Kentucky Senate passes bill that would ban drag shows in public spaces
FRANKFORT, Ky. (WXIX) - A Kentucky Senate bill that would legally ban drag shows on public property and anywhere minors are present is now on its way to the House.
Senate Bill 115, an act relating to “adult-oriented businesses,” passed on a 26-6 vote Friday afternoon.
“This [S.B. 115] is out of love for children,” co-sponsor of the bill Sen. Gex Williams (R-Verona) told FOX19. “It wasn’t hatred for others.”
Opponents, such as Sen. Cassie Chambers Armstrong (D-Louisville), say the bill threatens the LGBTQ+ community and leads to more fear and misunderstanding.
“I do not disagree that sexually explicit activity shouldn’t happen in public places, and Mr.
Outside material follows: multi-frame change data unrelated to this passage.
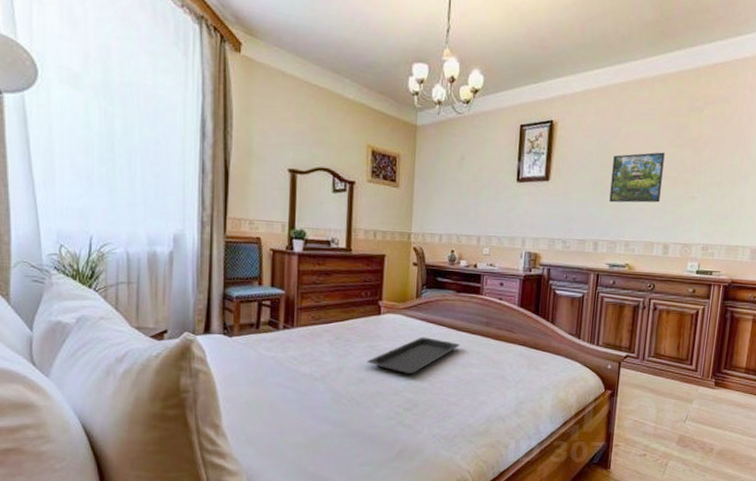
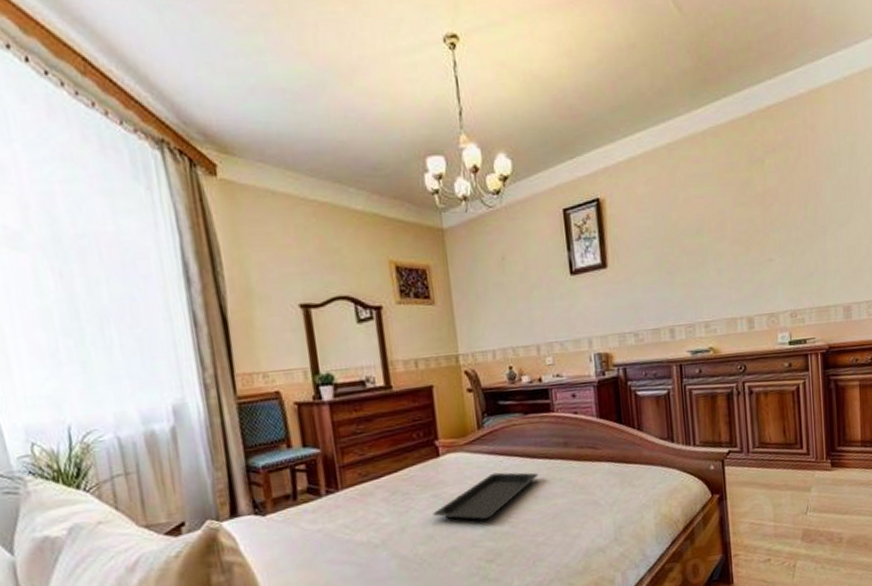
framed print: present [609,152,665,203] -> none [674,214,734,281]

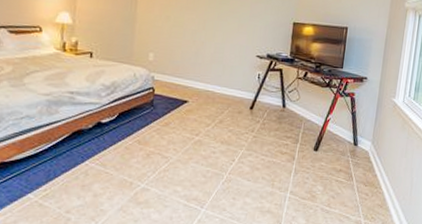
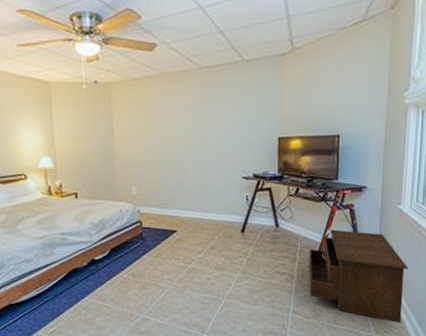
drawer: none [306,115,398,211] -> present [306,229,409,324]

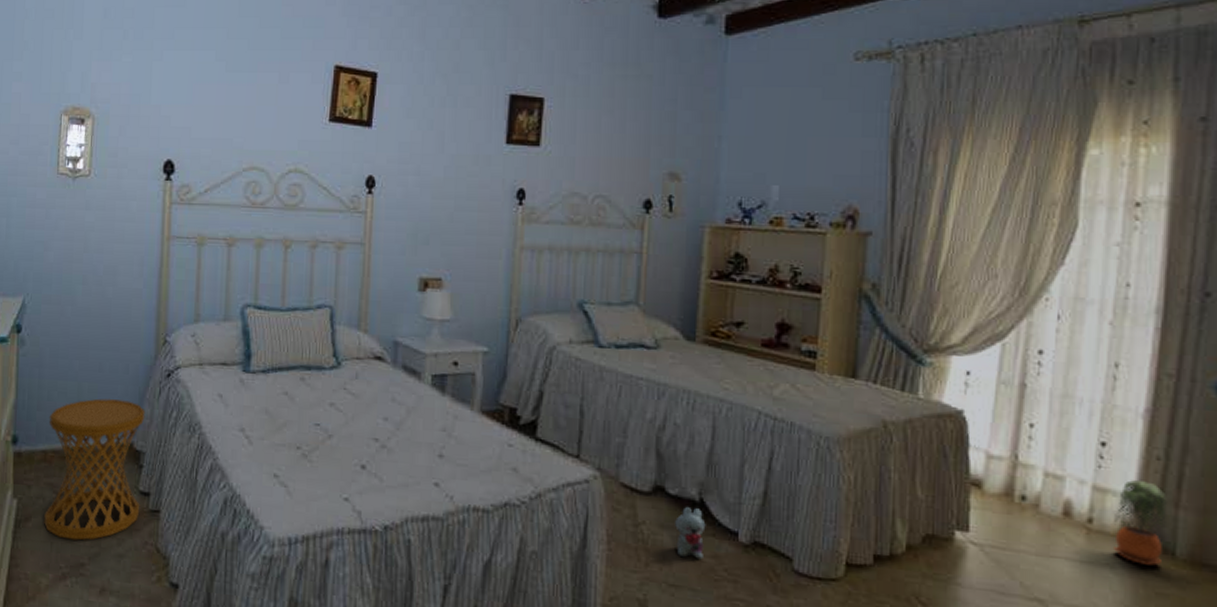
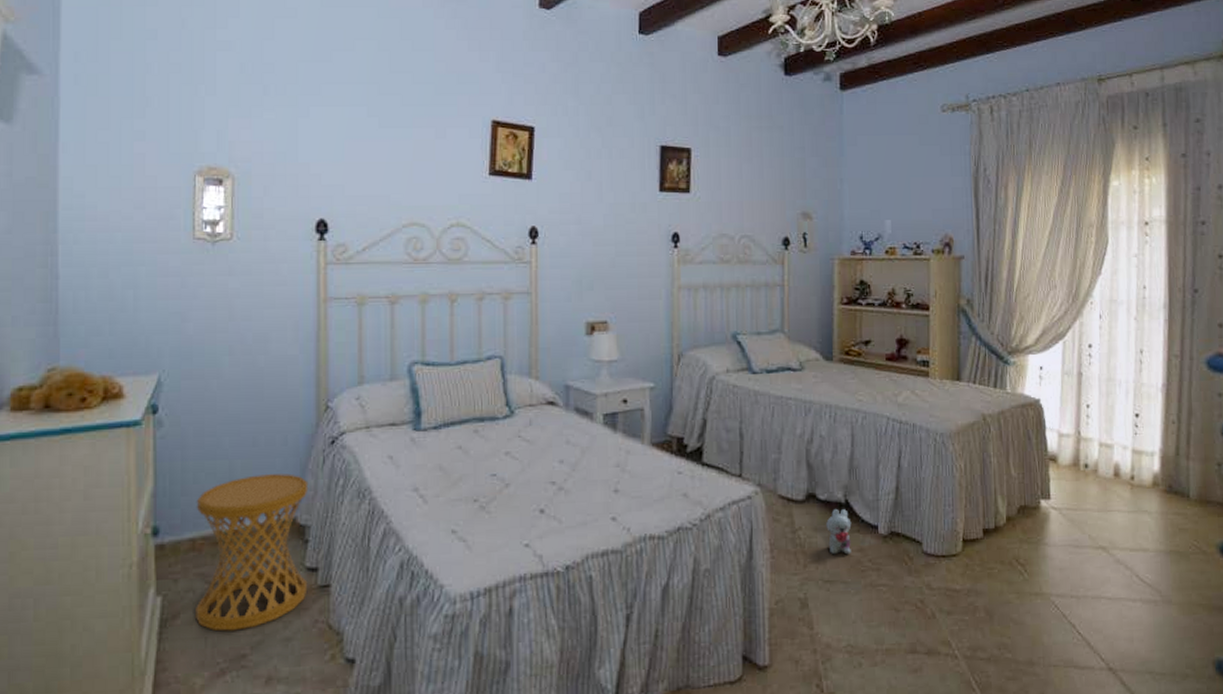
potted plant: present [1114,480,1167,566] -> none [1148,441,1182,508]

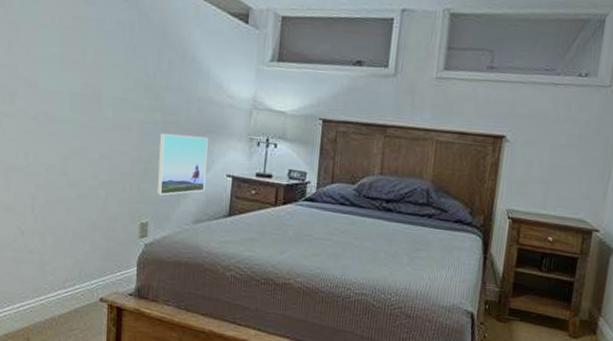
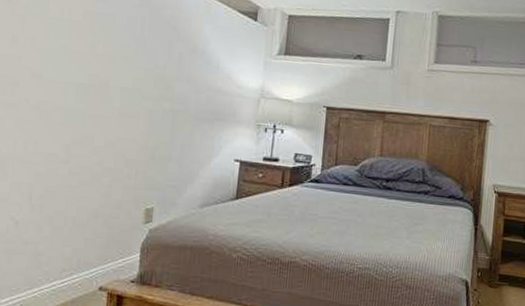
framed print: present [156,133,208,196] -> none [163,121,217,181]

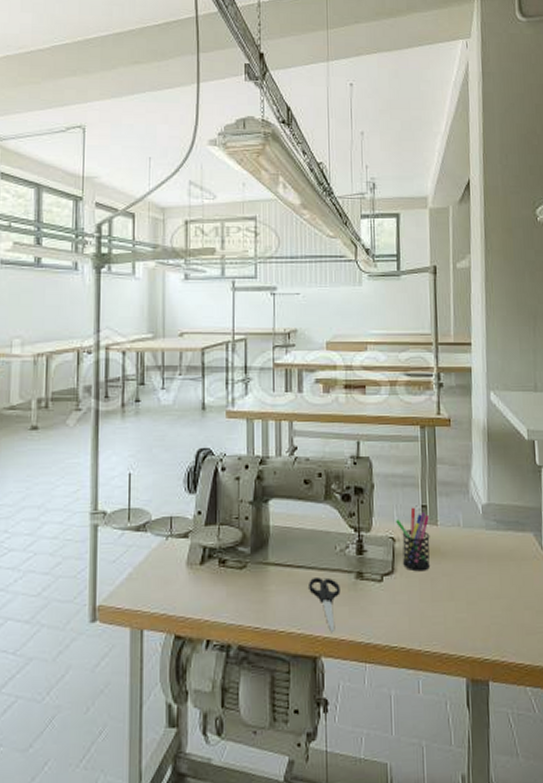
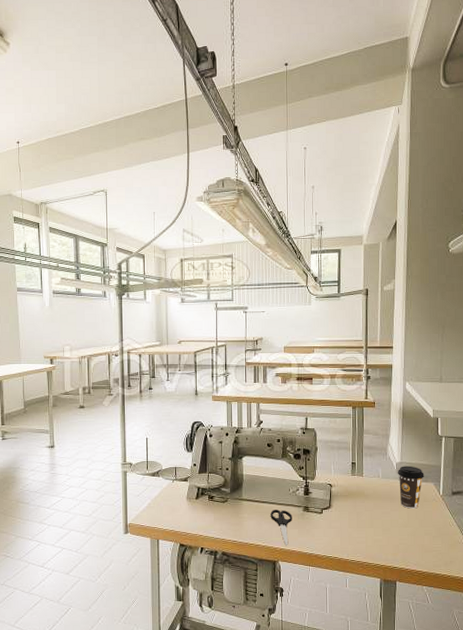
pen holder: present [396,507,430,572] -> none [333,463,357,508]
coffee cup: none [483,508,520,571] -> present [397,466,424,509]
President, that is why we have numerous laws on the books that address such things, including our indecent exposure laws, including our regulations that govern sexually explicit performances and obscenity,” Sen. Armstrong said.
“[...] The only category of people specifically called out in this bill - the only thing that this bill adds to our existing laws are provisions about male or female impersonators, people who dress in drag.”
If the bill becomes law, it could force Kentucky cities, like Covington, to make changes to their annual Pride Parade or cancel performances at businesses like Hotel Covington and Braxton Brewery.
“It’s unclear to us how this legislation in its current form will affect the annual Pride Parade that courses through Covington’s downtown and the festival held in a City of Covington park,” Covington Mayor Joseph Meyer’s office said. “But we remain concerned. As the most diverse city in Northern Kentucky, we proudly welcome people of all races, ethnicities, gender identities and sexual orientation, and that includes people who express themselves through drag. In Covington, drag shows are part of our quirky, fun, and irreverent personality, and acceptance is part of our core identity. As our businesses have realized, being welcoming makes economic sense.”
The bill is now headed to the Kentucky House of Representatives. If it passes the House, it will be sent to Gov. Andy Beshear’s desk.